PASSAGE TO READ ::
As soon as the patient was placed on the operating table, her BP was unrecordable but there was pulseless electrical activity. The decision to proceed with laparotomy was taken. Within 30 seconds of opening the peritoneal cavity, the patient's BP rebounded to 105/60 mmHg without application of pressure on the abdominal aorta and without vasopressor drug administration or any significant fluid input. There was 4.8 l of blood in the abdomen. The cause of bleeding was found to be a ruptured right tubal pregnancy and a small vessel was still bleeding. A right salpingectomy was done and the abdomen was closed.

On the sixth postoperative day, the patient was discharged home with a hemoglobin of 10.8 g/100 ml. She received six units of blood in total. Three months later, she was found to be in good health and has returned to her normal activities.

 Discussion



Amenorrhea, lower abdominal pain, and vaginal bleeding with abdominal tenderness and rigidity are the usual presentations of REP. However, in about 50% of women, there is spotting at the time of their expected menses that mimics regular menses and so they do not realize that they are pregnant. [2] In about 25% of women, vaginal bleeding does not feature in REP. [3] Rarely, the finding of a negative β-HCG in REP may complicate matters. [4],[5] Rather than present with lower abdominal pain, this patient presented with epigastric pain leading her primary care physician to think she had gastritis. The pooling of blood in the pouch of Douglas can irritate the rectum and lead the patient to present with tenesmus, diarrhea, or even rectal bleeding. [6],[7] This was the case with our patient.

Intra-abdominal pressure (IAP) measurement is to ACS what BP measurement is to hypertension. The normal IAP is between 6 and 12 mmHg. A sustained IAP above this range is pathological and is referred to as IAH. ACS occurs above IAP of 20 mmHg in the adult patient and surgical decompression is recommended as a life-saving procedure. The subtlety of presentation of ACS has mandated routine measurement of IAP monitoring in the ICU. Unfortunately, because the thought of ACS did not cross our minds until the operation was well underway, we did not afford ourselves the opportunity to measure her IAP.

TASK TO CARRY OUT :: Reproduce everything in the case report from "Amenorrhea, lower abdominal" down to "with our patient.", word for word. The items that come next are separate material, independent of the case report.

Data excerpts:
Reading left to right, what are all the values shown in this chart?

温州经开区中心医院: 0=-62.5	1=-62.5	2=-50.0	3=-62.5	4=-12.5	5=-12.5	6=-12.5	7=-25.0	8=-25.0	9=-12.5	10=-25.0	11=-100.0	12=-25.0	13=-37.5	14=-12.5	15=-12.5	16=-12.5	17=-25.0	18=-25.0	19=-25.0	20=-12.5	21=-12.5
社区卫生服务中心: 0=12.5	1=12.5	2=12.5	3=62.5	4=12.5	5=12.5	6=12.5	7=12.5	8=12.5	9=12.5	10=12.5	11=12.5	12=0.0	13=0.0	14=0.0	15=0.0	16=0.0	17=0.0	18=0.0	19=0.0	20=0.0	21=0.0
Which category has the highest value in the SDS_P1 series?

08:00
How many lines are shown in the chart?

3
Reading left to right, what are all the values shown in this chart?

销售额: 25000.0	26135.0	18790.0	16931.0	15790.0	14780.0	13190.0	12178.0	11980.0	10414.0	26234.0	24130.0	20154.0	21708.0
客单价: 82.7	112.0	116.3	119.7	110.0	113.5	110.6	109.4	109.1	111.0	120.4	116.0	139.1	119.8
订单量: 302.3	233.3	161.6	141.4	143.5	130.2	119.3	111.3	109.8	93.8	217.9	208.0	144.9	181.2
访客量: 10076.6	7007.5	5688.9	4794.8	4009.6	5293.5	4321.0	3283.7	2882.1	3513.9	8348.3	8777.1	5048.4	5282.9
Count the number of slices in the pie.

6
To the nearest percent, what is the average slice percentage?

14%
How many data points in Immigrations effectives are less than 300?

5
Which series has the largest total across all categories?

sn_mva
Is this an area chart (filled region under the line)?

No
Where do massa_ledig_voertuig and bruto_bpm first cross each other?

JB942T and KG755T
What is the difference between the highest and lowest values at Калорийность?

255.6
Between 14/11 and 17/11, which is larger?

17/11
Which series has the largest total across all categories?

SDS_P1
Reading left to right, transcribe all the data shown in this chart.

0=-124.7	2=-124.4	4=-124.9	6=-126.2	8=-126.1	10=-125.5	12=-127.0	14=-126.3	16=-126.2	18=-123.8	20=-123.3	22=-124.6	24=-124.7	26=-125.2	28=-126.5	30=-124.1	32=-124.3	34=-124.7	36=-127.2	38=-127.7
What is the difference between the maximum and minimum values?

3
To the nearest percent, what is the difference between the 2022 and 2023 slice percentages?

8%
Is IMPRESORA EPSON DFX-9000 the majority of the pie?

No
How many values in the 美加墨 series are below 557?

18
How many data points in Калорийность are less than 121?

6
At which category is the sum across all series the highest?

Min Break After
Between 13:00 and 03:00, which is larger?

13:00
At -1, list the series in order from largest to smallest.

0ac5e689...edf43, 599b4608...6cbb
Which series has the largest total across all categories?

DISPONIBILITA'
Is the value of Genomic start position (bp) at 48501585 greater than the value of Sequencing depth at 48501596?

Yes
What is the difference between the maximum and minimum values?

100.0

RESULT OF THIS EXERCISE ::
Amenorrhea, lower abdominal pain, and vaginal bleeding with abdominal tenderness and rigidity are the usual presentations of REP. However, in about 50% of women, there is spotting at the time of their expected menses that mimics regular menses and so they do not realize that they are pregnant. [2] In about 25% of women, vaginal bleeding does not feature in REP. [3] Rarely, the finding of a negative β-HCG in REP may complicate matters. [4],[5] Rather than present with lower abdominal pain, this patient presented with epigastric pain leading her primary care physician to think she had gastritis. The pooling of blood in the pouch of Douglas can irritate the rectum and lead the patient to present with tenesmus, diarrhea, or even rectal bleeding. [6],[7] This was the case with our patient.